3. CI/CD Pipeline Skill

---
name: ci-cd-optimizer
description: Creates and optimizes CI/CD pipelines for GitHub Actions, GitLab CI, and Jenkins. Use when setting up new pipelines, improving build times, or implementing security scanning.
---

# CI/CD Pipeline Standards

## GitHub Actions Template
```yaml
name: CI Pipeline

on:
  push:
    branches: [main, develop]
  pull_request:
    branches: [main]

jobs:
  build:
    runs-on: ubuntu-latest
    steps:
      - uses: actions/checkout@v4
      - uses: actions/setup-node@v4
        with:
          node-version: '20'
          cache: 'npm'
      - run: npm ci
      - run: npm test
      - run: npm run build

  security:
    needs: build
    runs-on: ubuntu-latest
    steps:
      - uses: actions/checkout@v4
      - name: Run Trivy
        uses: aquasecurity/trivy-action@master
```

## Optimization Rules
1. Cache dependencies (npm, pip, Maven)
2. Use matrix builds for multiple versions
3. Fail fast on first error
4. Parallelize independent jobs
5. Use artifacts for cross-job data

Finance Skill Examples

Financial services can benefit enormously from Skills. NBIM demonstrated this by saving 213,000 hours annually with Claude Skills.
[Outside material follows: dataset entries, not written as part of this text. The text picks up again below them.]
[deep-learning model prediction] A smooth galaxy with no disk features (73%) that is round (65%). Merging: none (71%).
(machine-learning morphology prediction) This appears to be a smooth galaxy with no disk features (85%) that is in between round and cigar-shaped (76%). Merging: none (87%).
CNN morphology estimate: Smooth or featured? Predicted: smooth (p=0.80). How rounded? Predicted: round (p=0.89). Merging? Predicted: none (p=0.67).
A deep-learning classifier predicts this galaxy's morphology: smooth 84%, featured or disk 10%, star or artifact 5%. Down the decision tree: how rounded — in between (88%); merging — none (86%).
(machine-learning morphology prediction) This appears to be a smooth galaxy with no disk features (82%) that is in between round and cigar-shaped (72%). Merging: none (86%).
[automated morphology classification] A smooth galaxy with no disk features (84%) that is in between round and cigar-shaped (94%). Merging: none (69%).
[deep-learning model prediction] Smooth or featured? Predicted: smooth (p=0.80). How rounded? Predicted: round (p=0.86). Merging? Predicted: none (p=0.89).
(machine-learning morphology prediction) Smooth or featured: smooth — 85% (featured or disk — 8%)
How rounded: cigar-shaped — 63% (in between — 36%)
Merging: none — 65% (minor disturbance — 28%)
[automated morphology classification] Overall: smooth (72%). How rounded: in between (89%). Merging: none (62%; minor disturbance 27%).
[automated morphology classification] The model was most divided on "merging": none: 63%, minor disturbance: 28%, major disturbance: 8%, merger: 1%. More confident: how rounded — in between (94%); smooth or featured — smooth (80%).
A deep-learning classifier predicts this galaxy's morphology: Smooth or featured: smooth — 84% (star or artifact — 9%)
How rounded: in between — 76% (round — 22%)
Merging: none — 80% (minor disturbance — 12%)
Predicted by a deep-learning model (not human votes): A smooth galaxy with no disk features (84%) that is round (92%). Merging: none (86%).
1. Financial Analysis Skill

---
name: financial-analysis
description: Analyzes financial statements, calculates key metrics, and generates investment reports. Use when reviewing earnings, building DCF models, or comparing company financials.
---

# Financial Analysis Procedures

## Key Metrics to Calculate

### Profitability
- Gross Margin = (Revenue - COGS) / Revenue
- Operating Margin = Operating Income / Revenue
- Net Margin = Net Income / Revenue
- ROE = Net Income / Shareholders' Equity
- ROIC = NOPAT / Invested Capital

### Valuation
- P/E Ratio = Price / EPS
- EV/EBITDA = Enterprise Value / EBITDA
- P/B Ratio = Price / Book Value
- DCF = Sum of (FCF / (1 + WACC)^n)

### Liquidity
- Current Ratio = Current Assets / Current Liabilities
- Quick Ratio = (Cash + Receivables) / Current Liabilities
- Debt/Equity = Total Debt / Shareholders' Equity

## Report Structure
1. Executive Summary (3-5 key findings)
2. Financial Performance Analysis
3. Peer Comparison
4. Valuation Assessment
5. Risk Factors
6. Investment Recommendation

## Output Format
Always include:
- Data table with key metrics
- YoY and QoQ comparisons
- Industry benchmarks
- Visual charts when appropriate

2. Risk Assessment Skill

---
name: risk-assessment
description: Evaluates investment risks, performs Monte Carlo simulations, and generates risk reports. Use when analyzing portfolio risk, stress testing, or regulatory compliance.
---

# Risk Assessment Framework

## Risk Categories

### Market Risk
- Value at Risk (VaR) - 95% and 99% confidence
- Expected Shortfall (CVaR)
- Beta coefficient
- Correlation analysis

### Credit Risk
- Default probability
- Loss given default
- Exposure at default
- Credit rating implications

## Stress Testing Scenarios
- 2008 Financial Crisis replay
- Interest rate +300bps shock
- Market drawdown -30%
- Currency devaluation -20%

## Compliance Checks
- Basel III requirements
- Dodd-Frank reporting
- CCAR stress tests
- Internal risk limits

E-Commerce Skill Examples

E-commerce businesses can use Skills to standardize inventory management, customer service, and order processing.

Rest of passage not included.